What you will do:
Line by line, the data below should be set down unchanged, with images excluded.

Records from a data collection:

=-=-=-=-=

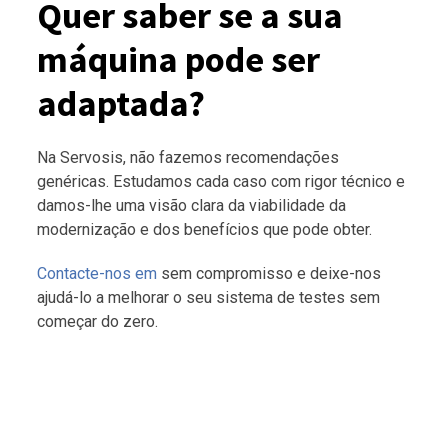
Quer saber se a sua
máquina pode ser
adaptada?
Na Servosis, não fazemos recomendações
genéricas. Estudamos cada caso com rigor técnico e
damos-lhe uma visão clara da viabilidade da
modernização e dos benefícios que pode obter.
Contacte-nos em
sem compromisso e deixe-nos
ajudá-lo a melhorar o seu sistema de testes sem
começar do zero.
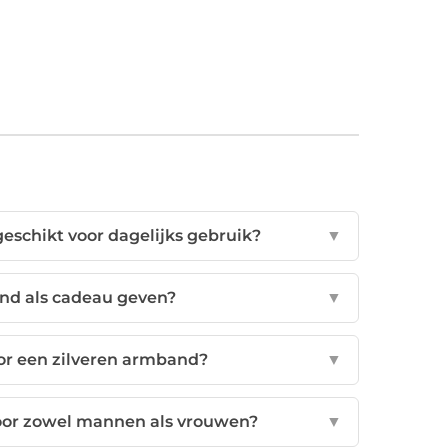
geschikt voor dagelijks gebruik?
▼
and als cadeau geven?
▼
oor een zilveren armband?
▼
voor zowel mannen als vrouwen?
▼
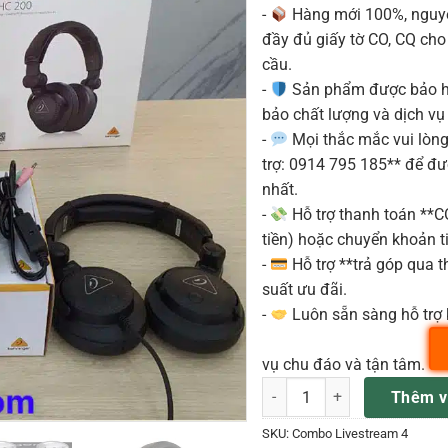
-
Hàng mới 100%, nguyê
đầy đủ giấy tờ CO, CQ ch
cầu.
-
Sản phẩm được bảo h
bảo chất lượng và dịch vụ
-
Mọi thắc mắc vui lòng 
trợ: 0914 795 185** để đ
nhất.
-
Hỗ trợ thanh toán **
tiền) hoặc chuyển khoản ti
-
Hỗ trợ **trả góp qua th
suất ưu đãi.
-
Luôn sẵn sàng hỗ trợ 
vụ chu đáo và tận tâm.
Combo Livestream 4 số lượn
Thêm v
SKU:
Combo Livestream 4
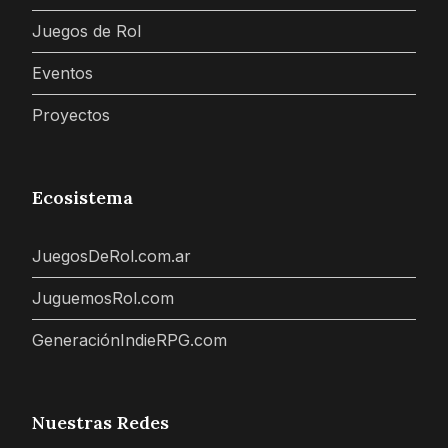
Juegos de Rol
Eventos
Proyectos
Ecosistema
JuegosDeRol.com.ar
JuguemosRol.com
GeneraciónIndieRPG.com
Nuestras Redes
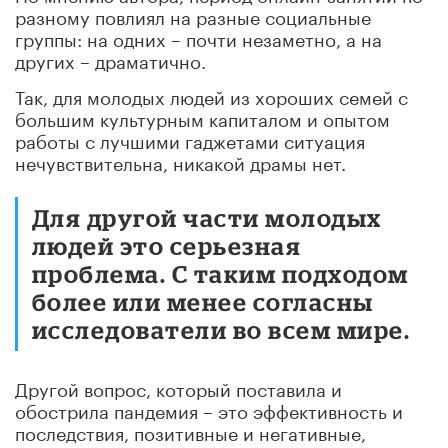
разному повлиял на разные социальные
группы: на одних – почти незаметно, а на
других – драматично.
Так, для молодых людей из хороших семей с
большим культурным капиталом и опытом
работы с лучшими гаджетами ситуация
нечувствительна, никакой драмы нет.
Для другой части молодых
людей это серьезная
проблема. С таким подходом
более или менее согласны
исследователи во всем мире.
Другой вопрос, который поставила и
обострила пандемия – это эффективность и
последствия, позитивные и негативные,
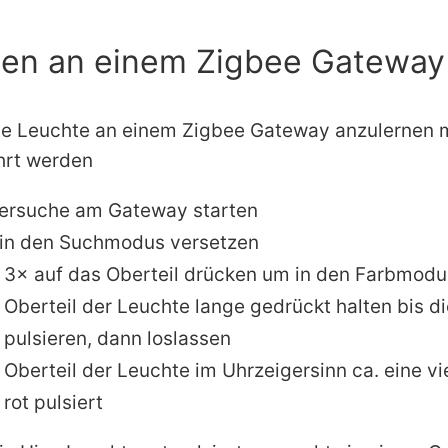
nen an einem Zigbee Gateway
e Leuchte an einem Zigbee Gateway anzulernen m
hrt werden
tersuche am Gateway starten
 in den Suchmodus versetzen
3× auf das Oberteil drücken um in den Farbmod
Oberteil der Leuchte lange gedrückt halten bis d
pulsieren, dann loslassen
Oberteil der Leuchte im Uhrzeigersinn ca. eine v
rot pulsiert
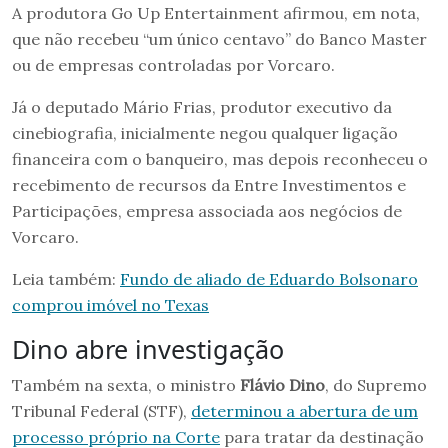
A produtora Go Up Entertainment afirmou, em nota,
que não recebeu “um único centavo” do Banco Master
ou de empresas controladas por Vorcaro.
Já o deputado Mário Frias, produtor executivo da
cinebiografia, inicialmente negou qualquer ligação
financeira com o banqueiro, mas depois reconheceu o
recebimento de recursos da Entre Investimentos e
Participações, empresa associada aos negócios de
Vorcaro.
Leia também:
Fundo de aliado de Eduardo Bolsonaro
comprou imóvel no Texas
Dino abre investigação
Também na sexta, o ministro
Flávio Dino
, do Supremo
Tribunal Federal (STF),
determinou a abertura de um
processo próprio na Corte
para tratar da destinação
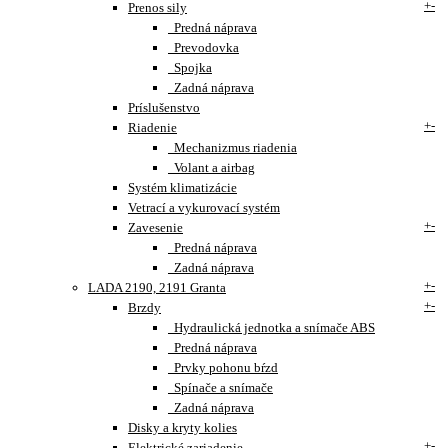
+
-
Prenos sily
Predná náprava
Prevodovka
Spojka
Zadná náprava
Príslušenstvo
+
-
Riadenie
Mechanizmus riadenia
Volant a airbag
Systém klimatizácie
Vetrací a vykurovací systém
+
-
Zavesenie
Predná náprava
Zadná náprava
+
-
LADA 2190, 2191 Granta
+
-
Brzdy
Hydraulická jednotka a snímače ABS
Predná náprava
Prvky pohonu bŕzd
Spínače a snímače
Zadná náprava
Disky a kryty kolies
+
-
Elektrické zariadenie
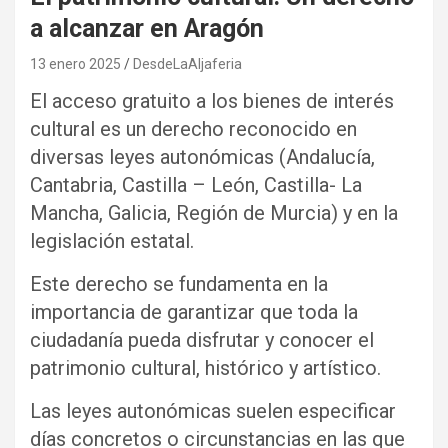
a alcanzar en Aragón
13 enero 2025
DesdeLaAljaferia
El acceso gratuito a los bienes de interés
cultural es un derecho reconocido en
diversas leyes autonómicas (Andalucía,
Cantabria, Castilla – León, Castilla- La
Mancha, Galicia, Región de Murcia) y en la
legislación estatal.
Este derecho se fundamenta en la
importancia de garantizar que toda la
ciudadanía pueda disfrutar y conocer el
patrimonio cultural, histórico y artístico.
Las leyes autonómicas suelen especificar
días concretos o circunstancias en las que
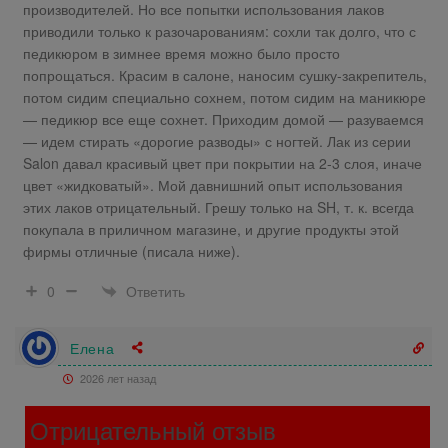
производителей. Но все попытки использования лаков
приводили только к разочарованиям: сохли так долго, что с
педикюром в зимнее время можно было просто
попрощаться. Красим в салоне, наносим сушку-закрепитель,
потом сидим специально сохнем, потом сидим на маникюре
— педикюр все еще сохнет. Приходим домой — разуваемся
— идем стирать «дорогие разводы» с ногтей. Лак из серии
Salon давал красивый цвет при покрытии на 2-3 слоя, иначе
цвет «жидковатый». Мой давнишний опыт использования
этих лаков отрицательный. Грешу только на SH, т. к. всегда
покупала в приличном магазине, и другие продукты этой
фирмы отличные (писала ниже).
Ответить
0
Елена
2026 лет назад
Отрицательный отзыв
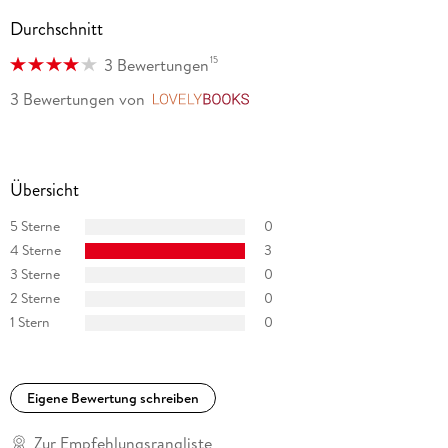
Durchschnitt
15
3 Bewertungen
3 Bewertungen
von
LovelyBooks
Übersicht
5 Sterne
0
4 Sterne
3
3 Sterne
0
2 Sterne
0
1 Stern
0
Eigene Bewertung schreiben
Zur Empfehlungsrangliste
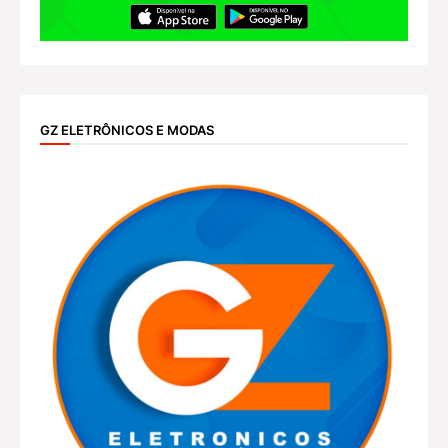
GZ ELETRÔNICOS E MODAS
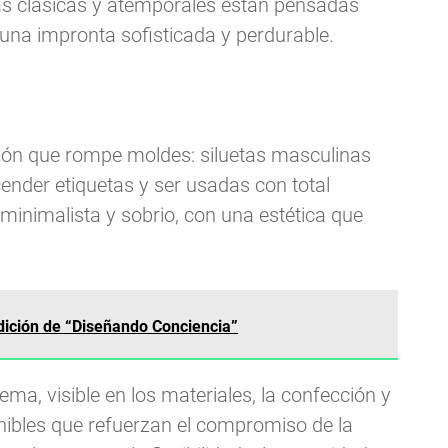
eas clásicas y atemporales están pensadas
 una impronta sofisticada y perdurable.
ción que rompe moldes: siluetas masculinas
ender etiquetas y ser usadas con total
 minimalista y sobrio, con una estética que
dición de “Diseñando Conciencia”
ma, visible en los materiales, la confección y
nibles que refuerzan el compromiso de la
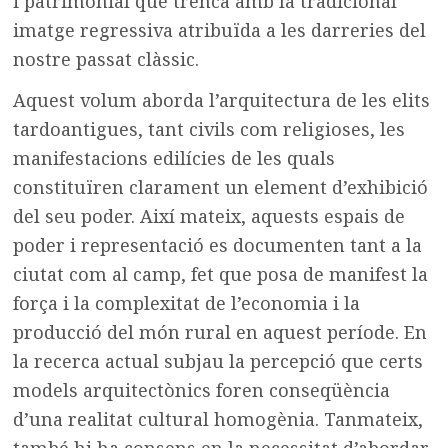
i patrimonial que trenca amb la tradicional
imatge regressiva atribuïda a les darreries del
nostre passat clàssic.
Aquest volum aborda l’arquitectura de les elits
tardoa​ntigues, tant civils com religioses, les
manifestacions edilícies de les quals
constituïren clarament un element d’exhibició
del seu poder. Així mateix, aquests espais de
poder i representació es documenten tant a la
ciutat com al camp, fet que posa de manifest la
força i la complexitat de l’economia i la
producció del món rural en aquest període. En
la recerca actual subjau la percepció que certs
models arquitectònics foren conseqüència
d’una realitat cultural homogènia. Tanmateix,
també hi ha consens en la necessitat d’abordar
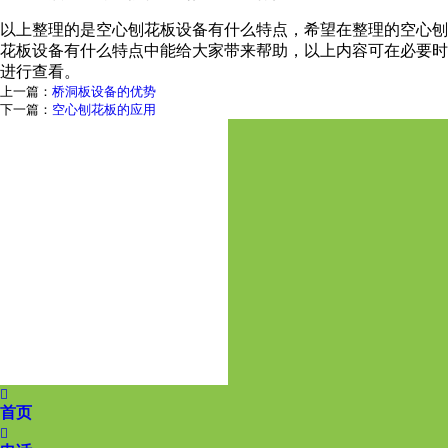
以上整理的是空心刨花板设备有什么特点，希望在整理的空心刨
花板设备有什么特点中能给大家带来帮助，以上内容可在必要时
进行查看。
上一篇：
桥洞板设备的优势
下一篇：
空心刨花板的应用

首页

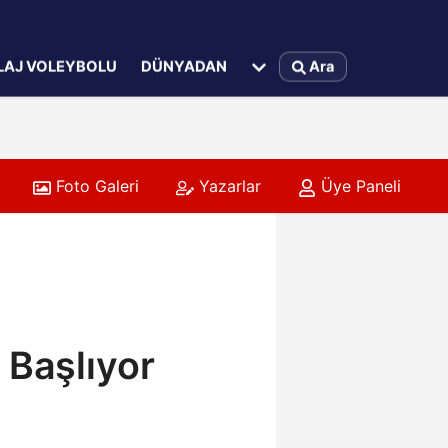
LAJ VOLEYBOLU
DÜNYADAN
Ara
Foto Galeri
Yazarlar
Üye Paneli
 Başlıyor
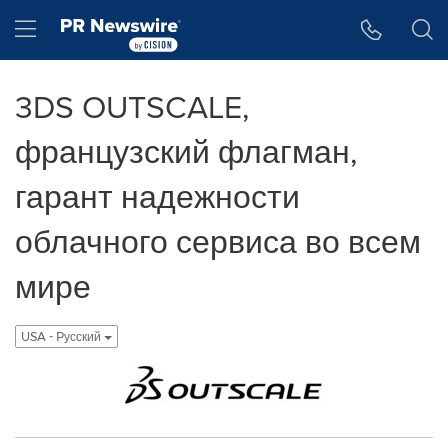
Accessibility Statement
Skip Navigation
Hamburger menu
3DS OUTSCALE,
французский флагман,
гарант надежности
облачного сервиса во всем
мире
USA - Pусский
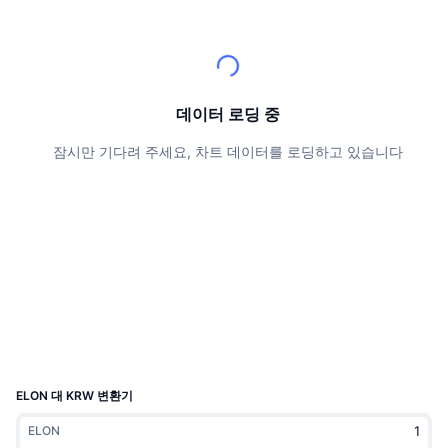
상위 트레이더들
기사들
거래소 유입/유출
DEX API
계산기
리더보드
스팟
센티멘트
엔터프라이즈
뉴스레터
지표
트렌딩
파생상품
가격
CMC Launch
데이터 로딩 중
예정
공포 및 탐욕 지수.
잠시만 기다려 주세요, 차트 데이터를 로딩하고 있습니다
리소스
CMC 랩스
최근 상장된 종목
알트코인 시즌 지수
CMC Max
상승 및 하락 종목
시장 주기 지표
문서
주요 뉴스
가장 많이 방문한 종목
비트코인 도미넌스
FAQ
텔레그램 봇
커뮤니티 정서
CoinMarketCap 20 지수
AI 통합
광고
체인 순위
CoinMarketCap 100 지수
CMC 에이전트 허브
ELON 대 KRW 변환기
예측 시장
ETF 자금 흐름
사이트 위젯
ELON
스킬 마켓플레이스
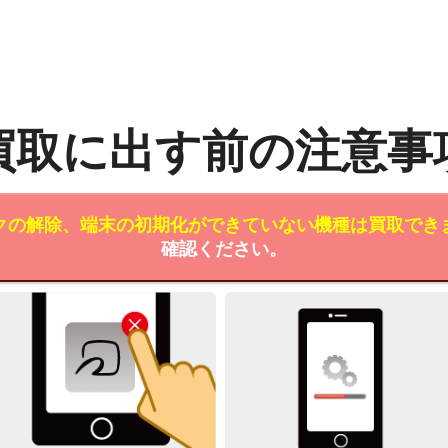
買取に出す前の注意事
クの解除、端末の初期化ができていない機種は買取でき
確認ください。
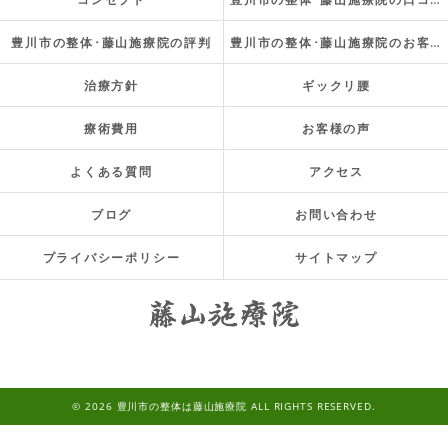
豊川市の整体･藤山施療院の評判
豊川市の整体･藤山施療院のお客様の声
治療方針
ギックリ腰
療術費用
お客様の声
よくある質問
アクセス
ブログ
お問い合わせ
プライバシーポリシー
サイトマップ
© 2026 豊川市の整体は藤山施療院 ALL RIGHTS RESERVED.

=-=-=-=-=

Expected output:
Quer saber se a sua
máquina pode ser
adaptada?
Na Servosis, não fazemos recomendações
genéricas. Estudamos cada caso com rigor técnico e
damos-lhe uma visão clara da viabilidade da
modernização e dos benefícios que pode obter.
Contacte-nos em
sem compromisso e deixe-nos
ajudá-lo a melhorar o seu sistema de testes sem
começar do zero.
geschikt voor dagelijks gebruik?
▼
and als cadeau geven?
▼
oor een zilveren armband?
▼
voor zowel mannen als vrouwen?
▼
-
Hàng mới 100%, nguyê
đầy đủ giấy tờ CO, CQ ch
cầu.
-
Sản phẩm được bảo h
bảo chất lượng và dịch vụ
-
Mọi thắc mắc vui lòng 
trợ: 0914 795 185** để đ
nhất.
-
Hỗ trợ thanh toán **
tiền) hoặc chuyển khoản ti
-
Hỗ trợ **trả góp qua th
suất ưu đãi.
-
Luôn sẵn sàng hỗ trợ 
vụ chu đáo và tận tâm.
Combo Livestream 4 số lượn
Thêm v
SKU:
Combo Livestream 4
Juegos de Rol
Eventos
Proyectos
Ecosistema
JuegosDeRol.com.ar
JuguemosRol.com
GeneraciónIndieRPG.com
Nuestras Redes
разному повлиял на разные социальные
группы: на одних – почти незаметно, а на
других – драматично.
Так, для молодых людей из хороших семей с
большим культурным капиталом и опытом
работы с лучшими гаджетами ситуация
нечувствительна, никакой драмы нет.
Для другой части молодых
людей это серьезная
проблема. С таким подходом
более или менее согласны
исследователи во всем мире.
Другой вопрос, который поставила и
обострила пандемия – это эффективность и
последствия, позитивные и негативные,
nen an einem Zigbee Gateway
e Leuchte an einem Zigbee Gateway anzulernen m
hrt werden
tersuche am Gateway starten
 in den Suchmodus versetzen
3× auf das Oberteil drücken um in den Farbmod
Oberteil der Leuchte lange gedrückt halten bis d
pulsieren, dann loslassen
Oberteil der Leuchte im Uhrzeigersinn ca. eine v
rot pulsiert
A produtora Go Up Entertainment afirmou, em nota,
que não recebeu “um único centavo” do Banco Master
ou de empresas controladas por Vorcaro.
Já o deputado Mário Frias, produtor executivo da
cinebiografia, inicialmente negou qualquer ligação
financeira com o banqueiro, mas depois reconheceu o
recebimento de recursos da Entre Investimentos e
Participações, empresa associada aos negócios de
Vorcaro.
Leia também:
Fundo de aliado de Eduardo Bolsonaro
comprou imóvel no Texas
Dino abre investigação
Também na sexta, o ministro
Flávio Dino
, do Supremo
Tribunal Federal (STF),
determinou a abertura de um
processo próprio na Corte
para tratar da destinação
+
-
Prenos sily
Predná náprava
Prevodovka
Spojka
Zadná náprava
Príslušenstvo
+
-
Riadenie
Mechanizmus riadenia
Volant a airbag
Systém klimatizácie
Vetrací a vykurovací systém
+
-
Zavesenie
Predná náprava
Zadná náprava
+
-
LADA 2190, 2191 Granta
+
-
Brzdy
Hydraulická jednotka a snímače ABS
Predná náprava
Prvky pohonu bŕzd
Spínače a snímače
Zadná náprava
Disky a kryty kolies
+
-
Elektrické zariadenie
a alcanzar en Aragón
13 enero 2025
DesdeLaAljaferia
El acceso gratuito a los bienes de interés
cultural es un derecho reconocido en
diversas leyes autonómicas (Andalucía,
Cantabria, Castilla – León, Castilla- La
Mancha, Galicia, Región de Murcia) y en la
legislación estatal.
Este derecho se fundamenta en la
importancia de garantizar que toda la
ciudadanía pueda disfrutar y conocer el
patrimonio cultural, histórico y artístico.
Las leyes autonómicas suelen especificar
días concretos o circunstancias en las que
производителей. Но все попытки использования лаков
приводили только к разочарованиям: сохли так долго, что с
педикюром в зимнее время можно было просто
попрощаться. Красим в салоне, наносим сушку-закрепитель,
потом сидим специально сохнем, потом сидим на маникюре
— педикюр все еще сохнет. Приходим домой — разуваемся
— идем стирать «дорогие разводы» с ногтей. Лак из серии
Salon давал красивый цвет при покрытии на 2-3 слоя, иначе
цвет «жидковатый». Мой давнишний опыт использования
этих лаков отрицательный. Грешу только на SH, т. к. всегда
покупала в приличном магазине, и другие продукты этой
фирмы отличные (писала ниже).
Ответить
0
Елена
2026 лет назад
Отрицательный отзыв
Durchschnitt
15
3 Bewertungen
3 Bewertungen
von
LovelyBooks
Übersicht
5 Sterne
0
4 Sterne
3
3 Sterne
0
2 Sterne
0
1 Stern
0
Eigene Bewertung schreiben
Zur Empfehlungsrangliste
GZ ELETRÔNICOS E MODAS
eas clásicas y atemporales están pensadas
 una impronta sofisticada y perdurable.
ción que rompe moldes: siluetas masculinas
ender etiquetas y ser usadas con total
 minimalista y sobrio, con una estética que
dición de “Diseñando Conciencia”
ma, visible en los materiales, la confección y
nibles que refuerzan el compromiso de la
i patrimonial que trenca amb la tradicional
imatge regressiva atribuïda a les darreries del
nostre passat clàssic.
Aquest volum aborda l’arquitectura de les elits
tardoa​ntigues, tant civils com religioses, les
manifestacions edilícies de les quals
constituïren clarament un element d’exhibició
del seu poder. Així mateix, aquests espais de
poder i representació es documenten tant a la
ciutat com al camp, fet que posa de manifest la
força i la complexitat de l’economia i la
producció del món rural en aquest període. En
la recerca actual subjau la percepció que certs
models arquitectònics foren conseqüència
d’una realitat cultural homogènia. Tanmateix,
també hi ha consens en la necessitat d’abordar
以上整理的是空心刨花板设备有什么特点，希望在整理的空心刨
花板设备有什么特点中能给大家带来帮助，以上内容可在必要时
进行查看。
上一篇：
桥洞板设备的优势
下一篇：
空心刨花板的应用

首页

LAJ VOLEYBOLU
DÜNYADAN
Ara
Foto Galeri
Yazarlar
Üye Paneli
 Başlıyor
Accessibility Statement
Skip Navigation
Hamburger menu
3DS OUTSCALE,
французский флагман,
гарант надежности
облачного сервиса во всем
мире
USA - Pусский
상위 트레이더들
기사들
거래소 유입/유출
DEX API
계산기
리더보드
스팟
센티멘트
엔터프라이즈
뉴스레터
지표
트렌딩
파생상품
가격
CMC Launch
데이터 로딩 중
예정
공포 및 탐욕 지수.
잠시만 기다려 주세요, 차트 데이터를 로딩하고 있습니다
리소스
CMC 랩스
최근 상장된 종목
알트코인 시즌 지수
CMC Max
상승 및 하락 종목
시장 주기 지표
문서
주요 뉴스
가장 많이 방문한 종목
비트코인 도미넌스
FAQ
텔레그램 봇
커뮤니티 정서
CoinMarketCap 20 지수
AI 통합
광고
체인 순위
CoinMarketCap 100 지수
CMC 에이전트 허브
ELON 대 KRW 변환기
예측 시장
ETF 자금 흐름
사이트 위젯
ELON
스킬 마켓플레이스
買取に出す前の注意事
クの解除、端末の初期化ができていない機種は買取でき
確認ください。
豊川市の整体･藤山施療院の評判
豊川市の整体･藤山施療院のお客様の声
治療方針
ギックリ腰
療術費用
お客様の声
よくある質問
アクセス
ブログ
お問い合わせ
プライバシーポリシー
サイトマップ
© 2026 豊川市の整体は藤山施療院 ALL RIGHTS RESERVED.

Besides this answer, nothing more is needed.